Doctors Without Borders (MSF) support to tsunami victims

Elis and her husband were treated by the MSF team at the Labuan health centre. “I met Ibu Dina (the MSF midwife) and Doctor Santi at the Labuan Health Center on Sunday,” Elis remembered. “They checked my condition and that of the baby. I had bruises with some swelling almost all over my body. But thank God, my baby is okay,” she said with a smile.

The MSF team that attended Elis ensured her medical care. She stayed at the Labuan Health Centre for the next three days. Meanwhile, they referred Purwanto and Elis’ mother to the hospital in Pandeglang as their injuries were quite severe. Her father was also referred to the same hospital due to an injury on his left hand.

Since February 2018, MSF has been in Pandeglang District for an Adolescent Health Project that they were working on in collaboration with the Indonesian Ministry of Health. Hours after the tsunami hit, the emergency medical team of MSF visited and immediately supported the health centres in Labuan and Carita, two of the most affected areas.

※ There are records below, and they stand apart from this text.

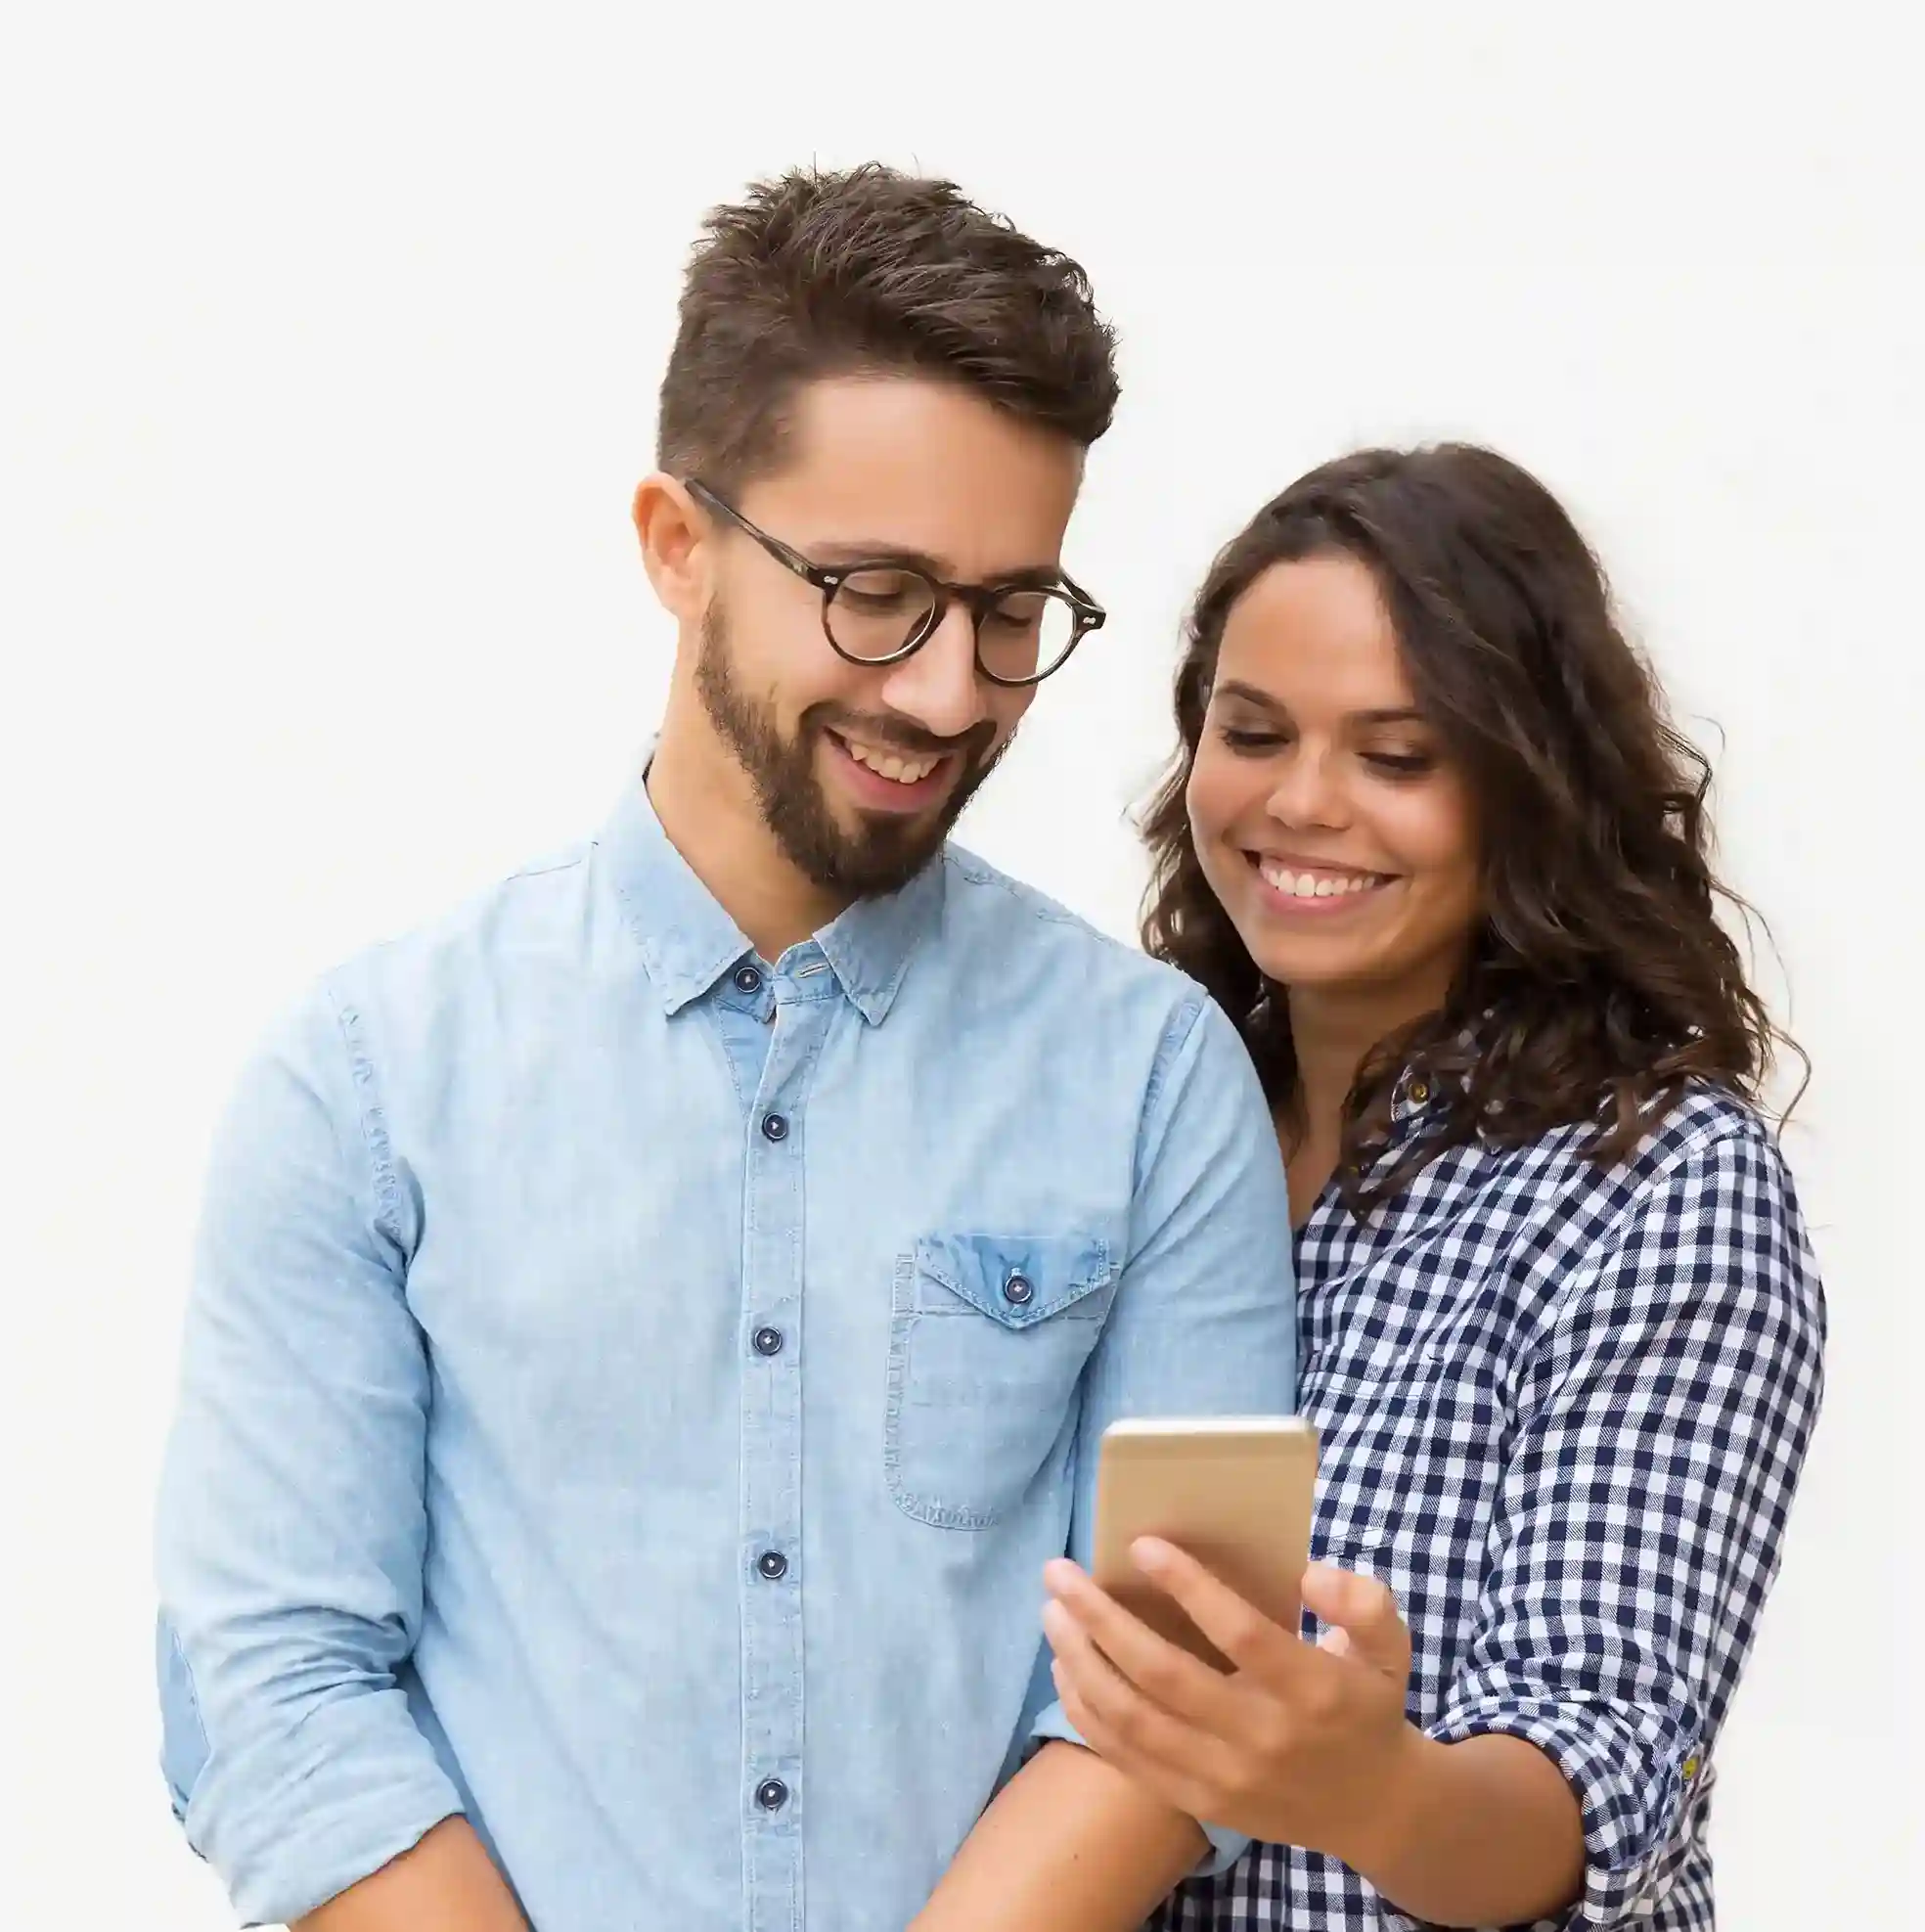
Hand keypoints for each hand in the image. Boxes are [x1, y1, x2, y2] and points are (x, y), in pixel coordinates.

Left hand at [1041, 1541, 1425, 1870]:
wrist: (1374, 1810)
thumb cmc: (1368, 1706)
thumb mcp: (1389, 1646)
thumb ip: (1362, 1602)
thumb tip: (1310, 1575)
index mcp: (1311, 1689)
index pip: (1240, 1633)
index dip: (1188, 1586)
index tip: (1141, 1544)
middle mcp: (1263, 1737)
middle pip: (1164, 1674)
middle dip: (1100, 1617)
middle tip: (1059, 1572)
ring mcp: (1226, 1777)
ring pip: (1133, 1719)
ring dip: (1082, 1661)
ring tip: (1053, 1612)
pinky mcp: (1200, 1801)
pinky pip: (1128, 1757)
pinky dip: (1088, 1712)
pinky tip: (1065, 1669)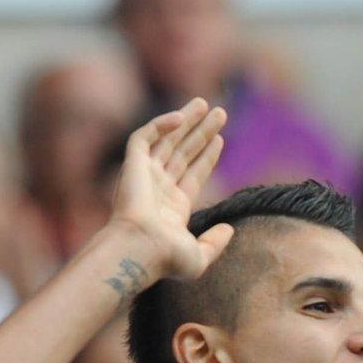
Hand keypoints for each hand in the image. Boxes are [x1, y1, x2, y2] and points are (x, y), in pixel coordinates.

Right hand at [106, 98, 232, 286]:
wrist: (141, 249)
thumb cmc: (166, 259)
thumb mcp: (200, 256)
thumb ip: (215, 243)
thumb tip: (229, 230)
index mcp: (173, 207)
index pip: (193, 173)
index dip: (207, 156)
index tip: (221, 139)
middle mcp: (158, 188)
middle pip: (183, 152)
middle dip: (201, 132)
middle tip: (220, 113)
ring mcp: (144, 175)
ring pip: (167, 140)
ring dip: (186, 121)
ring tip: (206, 104)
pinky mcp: (132, 165)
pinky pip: (144, 137)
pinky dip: (161, 125)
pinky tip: (182, 118)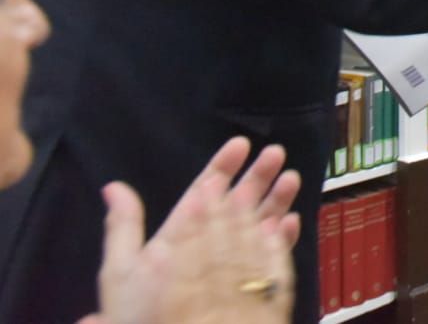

MSF, Doctors Without Borders, Indonesia, Tsunami
One of MSF team, Ahmad Suryadi, is interviewing one of the communities in Kampung Batu Hideung Kampong, Tanjung Jaya Village, 
in Panimbang Sub district, Pandeglang District. Photo: Dirna Mayasari/MSF

MSF has also been operating a mobile clinic to reach evacuation centres or shelters as well as host communities in Labuan and Carita. Most of the people staying in these areas were not able to access medical services and their injuries from the tsunami remained untreated. On the eight days of the MSF response, the MSF team visited Elis and her family at the home of her older sister where they were temporarily staying after Elis was released from the health centre, and after her husband and parents were released from the hospital. 

The team checked the injuries of Elis, Purwanto, and their parents. Their wounds were redressed and their bandages replaced. “We really want to have a new place soon. I know it is stressful now, but I don’t want my trauma to affect my baby. I am okay now,” said Elis.

MSF, Doctors Without Borders, Indonesia, Tsunami
MSF team visited one of the survivors in an evacuation camp at Susukan Kampong, Sukarame Village, Carita Sub district.
Here they met a 13-year-old adolescent who is also a beneficiary of the MSF adolescent health project in Banten. Photo: Muhamad Suryandi/MSF

The tsunami affected five districts in Banten and Lampung provinces in Indonesia. Among these, the Pandeglang District was the most affected. The Meteorology, Climatology and Geophysics Agency (BMKG) confirmed that the tsunami was caused by the eruption of the Anak Krakatau volcano which triggered an underwater landslide.

As of 28 December 2018, 01:30 pm, BNPB reported that the number of displaced people is now at 40,386, with more than 80 percent of those displaced coming from Pandeglang District in Banten Province. The death toll has increased to 426; there are now 7,202 injured; 23 people missing, and 1,296 houses damaged.